By 1992-93 Jackson was enrolled in the Creative Writing program at Brown University and decided to take a class with George P. Landow, who in the late 1980s had begun to explore hypertext as an extension and proving ground of poststructuralist theory.  Students in Landow's course were required to produce their seminar project as a hypertext.  Brown had recently adopted Storyspace, the hypertext writing environment developed by Jay David Bolter, Michael Joyce, and John B. Smith, to replace their own Intermedia system, rendered unusable after Apple dropped support for the version of Unix on which it ran.  The text Jackson produced was a meditation on gender, embodiment, textuality, and embodiment, using a strategy of intense cross-linking (possibly with links on nearly every word) to build a fabric of connections across passages of original and quoted material.  Traces of this first version survive as the "Broken Accents" thread in the published version.  

At some point in 1993, one of Jackson's teachers at Brown, probably either Landow or Robert Coover, showed her project to Mark Bernstein, founder of the digital publishing house Eastgate Systems.  Bernstein expressed immediate interest in publishing, though Jackson asked to defer, wanting to develop the work independently of its academic context.  In particular, she decided to reconsider the over-abundance of links.  She began a second draft by eliminating all links from the project, developing a new conception with discrete narrative and thematic threads in which links were used more sparingly and logically.  As Jackson would write a little later on:  "I see no reason why hypertext can't serve up an experience of satisfying closure not drastically different from that of reading a long and complicated novel, though it will do it differently" ("Stitch Bitch," 1998).

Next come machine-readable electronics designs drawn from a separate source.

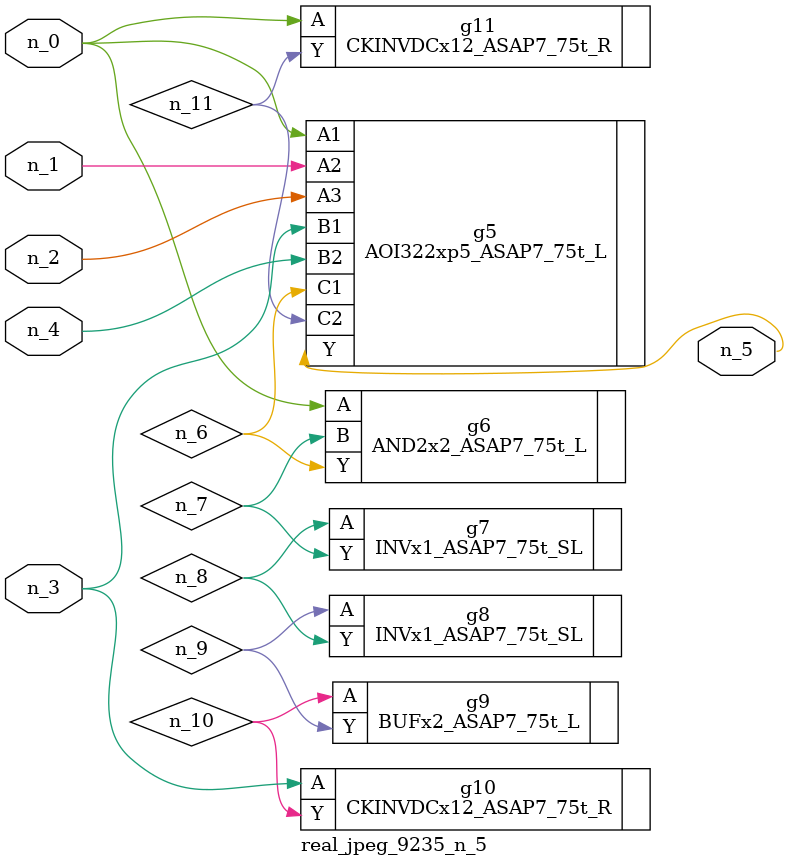
<source format=v>
module real_jpeg_9235_n_5 (n_4, n_0, n_1, n_2, n_3, n_5);

input n_4;
input n_0;
input n_1;
input n_2;
input n_3;

output n_5;

wire n_8;
wire n_11;
wire n_6;
wire n_7;
wire n_10;
wire n_9;

AOI322xp5_ASAP7_75t_L g5 ( 
.A1(n_0),
.A2(n_1),
.A3(n_2),
.B1(n_3),
.B2(n_4),
.C1(n_6),
.C2(n_11),
.Y(n_5)
);

AND2x2_ASAP7_75t_L g6 ( 
.A(n_0),
.B(n_7),
.Y(n_6)
);

CKINVDCx12_ASAP7_75t_R g11 ( 
.A(n_0),
.Y(n_11)
);

CKINVDCx12_ASAP7_75t_R g10 ( 
.A(n_3),
.Y(n_10)
);

INVx1_ASAP7_75t_SL g7 ( 
.A(n_8),
.Y(n_7)
);

INVx1_ASAP7_75t_SL g8 ( 
.A(n_9),
.Y(n_8)
);

BUFx2_ASAP7_75t_L g9 ( 
.A(n_10),
.Y(n_9)
);


endmodule
</source>
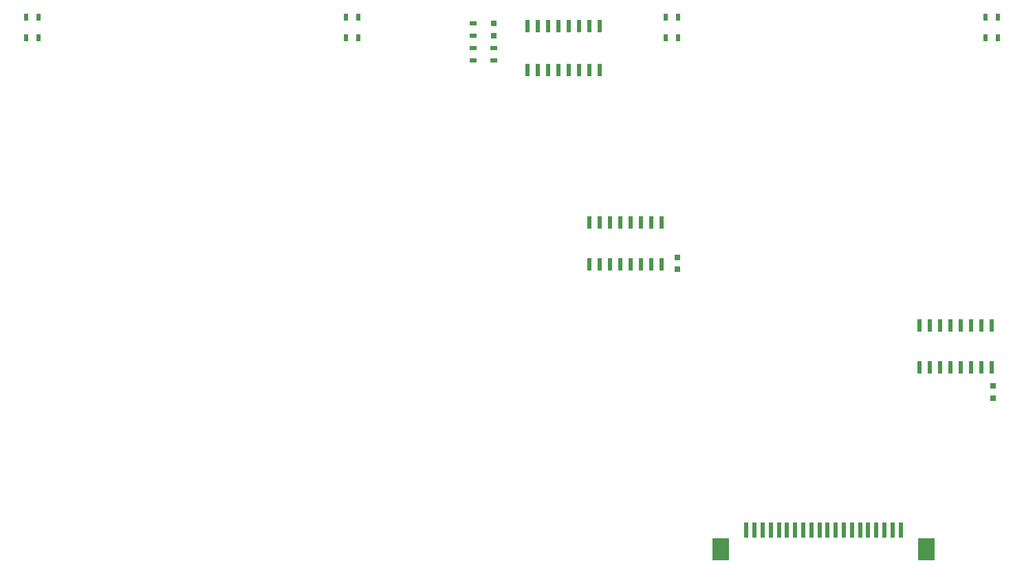
<source format=gbr>
G04 #@! TF.FileFunction,Paste,Top*
%FSLAX46Y46*%
G04 Gerber Fmt 4.6, Leading zero omitted, Abs format (unit mm)*
G04 Created by KiCad (PCBNEW 4.0.4-stable) date 08/15/17 17:17:09*
%MOMM*%
%LPD*%
G01*
G04 APERTURE LIST*
%ADD10C,0.100000*%
%ADD11R,0.750000X0.800000*%
%ADD12R,0.600000X1.500000*%
%ADD13R,0.600000X1.900000*%
%ADD14R,2.100000X2.800000*%
%ADD15R,0.900000X0.500000*%
%ADD16R,0.500000X0.900000*%
%ADD17R,0.550000X1.500000*%
G04 APERTURE END LIST*
D10*
D11*
X123952000Y12942000D03*
X123952000Y11442000D03*
D12*
X123825000Y15180000D03*
X123825000Y20380000D03*
X122555000Y15180000D03*
X122555000Y20380000D03*
X121285000Y15180000D03*
X121285000Y20380000D03*
X120015000Y15180000D03*
X120015000Y20380000D03*
X118745000Y15180000D03*
X118745000Y20380000D03*
X117475000Y15180000D03*
X117475000Y20380000D03*
X116205000Y15180000D03*
X116205000Y20380000D03*
X114935000Y15180000D03*
X114935000Y20380000D03*
D13*
X93600000Y-4826000D03*
X94600000Y-4826000D03*
X95600000Y-4826000D03*
X96600000Y-4826000D03*
X97600000Y-4826000D03*
X98600000Y-4826000D03*
X99600000Y-4826000D03*
X100600000Y-4826000D03*
X101600000Y-4826000D03*
X102600000Y-4826000D03*
X103600000Y-4826000D03*
X104600000Y-4826000D03*
X105600000Y-4826000D03*
X106600000Y-4826000D03*
X107600000Y-4826000D03*
X108600000Y-4826000D03*
D14*
X115750000Y-7176000D03*
X90450000Y-7176000D03*
D13*
X109600000Y-4826000D03*
X110600000Y-4826000D03*
X111600000Y-4826000D03*
X112600000Y-4826000D03*
D11*
X85090000Y28805000D03*
X85090000Y27305000D03*
X62484000Y56146000D03*
X62484000Y57646000D03*
D15*
X59944000Y54598000D03*
X59944000Y53098000D03*
D16*
X6465000Y55880000D03*
X4965000Y55880000D03*
X45835000Y55880000D03*
X44335000Y55880000D03*
X85205000Y55880000D03*
X83705000Y55880000D03*
X124575000Y55880000D03*
X123075000Y55880000D03*
D15*
X59944000Y56146000D03*
X59944000Y57646000D03*
D16*
X6465000Y58420000D03*
X4965000Y58420000D03*
X45835000Y58420000D03*
X44335000Y58420000D03*
X85205000Y58420000D03*
X83705000Y58420000D03*
X124575000Y58420000D03*
X123075000Y58420000D03*
D15*
X62484000Y54598000D03*
X62484000Y53098000D03*
D12*
X83185000Y27880000D03*
X83185000Y33080000D03*
X81915000Y27880000D03*
X81915000Y33080000D03*
X80645000Y27880000D03*
X80645000Y33080000D03*
X79375000Y27880000D03*
X79375000Y33080000D03*
X78105000Y27880000D03*
X78105000Y33080000D03*
X76835000Y27880000D03*
X76835000Y33080000D03*
X75565000Y27880000D03*
X75565000Y33080000D03*
X74295000Y27880000D03*
X74295000Y33080000D03*
D17*
X66675000Y57310000D03*
X66675000Y51910000D03*
X67945000Y57310000D03*
X67945000Y51910000D03*
X69215000Y57310000D03*
X69215000Y51910000D03*
X70485000Y57310000D03*
X70485000Y51910000D03*
X71755000Y57310000D03*
X71755000Y51910000D03*
X73025000Y57310000D03*
X73025000Y51910000D03*
X74295000Y57310000D03*
X74295000Y51910000D03*
X75565000Y57310000D03*
X75565000Y51910000D03*
M02*

</source>
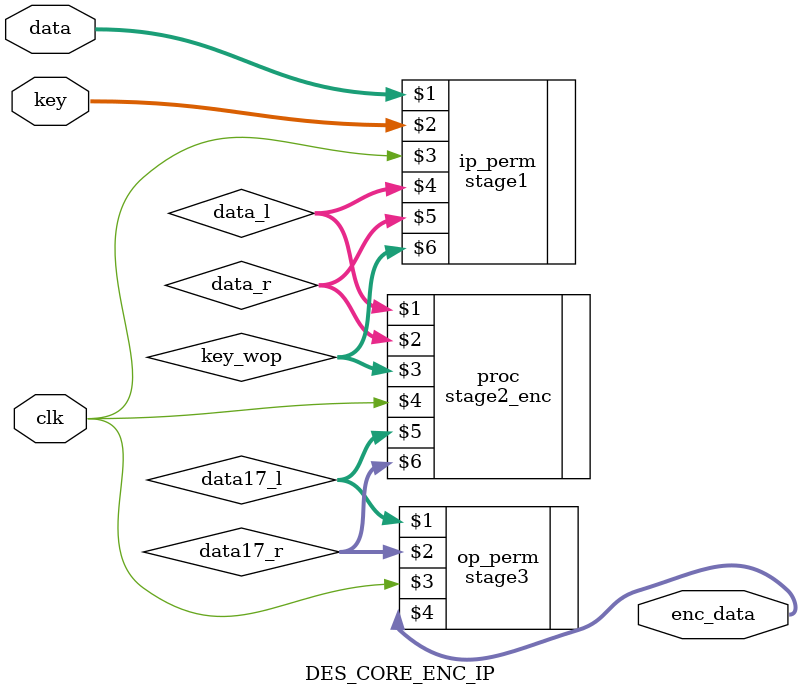
<source format=v>
module DES_CORE_ENC_IP(input[64:1] data,key,
					input clk,
					output[64:1] enc_data);
	
	wire[32:1] data_l,data_r,data17_l,data17_r;
	wire[56:1] key_wop;
	
	stage1 ip_perm(data,key,clk,data_l,data_r,key_wop);
	stage2_enc proc(data_l,data_r,key_wop,clk,data17_l,data17_r);
	stage3 op_perm(data17_l,data17_r,clk,enc_data);
	
endmodule
</source>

Eastgate published Patchwork Girl on 3.5-inch diskette for Windows and Macintosh in October, 1995, presenting the disk and auxiliary material in a card stock "folio" with design by Eric Cohen.  At some point demand for Patchwork Girl exceeded the print run of the folio, so Eastgate shipped new copies in a shrink-wrapped package out of expediency.  A second edition was issued in November, 2001 on CD-ROM, also for Windows and Macintosh, with new packaging.  As operating systems outgrew its original software framework, Patchwork Girl became unreadable on many contemporary platforms, especially those running 64-bit systems.  In the final quarter of 2014, Eastgate remedied this problem for the Macintosh, issuing an updated version on a removable solid-state drive connectable via Universal Serial Bus ("USB stick" or "thumb drive").  The USB edition contains a version of the hypertext compatible with Macintosh OS 10.7 and later, as well as all all previous versions of the work for Macintosh.


Critical reception of Patchwork Girl has been extensive and distinguished.  Jackson's work is one of the most studied works of hypertext fiction and arguably the best appreciated.  Michael Joyce discussed Jackson's work in "Nonce Upon Some Times," a crucial early attempt to position hypertext fiction vis-a-vis the literary mainstream, appearing in Modern Fiction Studies in 1997.  In 1998, two of the most influential literary papers in the academic hypertext literature, Bernstein's "Patterns of Hypertext" and Marjorie Luesebrink's "The Moment in Hypertext," drew crucially on Jackson's text.  In 1999, Robert Coover presented Patchwork Girl as the final and paradigmatic example in the early evolution of hypertext fiction, declaring it the last product of a "Golden Age."  N. Katherine Hayles took up Patchwork Girl in 2000 in "Flickering Connectivities," an article that would become a key chapter in her study How We Became Posthuman.  In 2010, Alice Bell included Patchwork Girl in a comprehensive reconsideration of hypertext fiction.  Important articles about the work have also appeared in SubStance, Contemporary Literature, and other leading literary journals.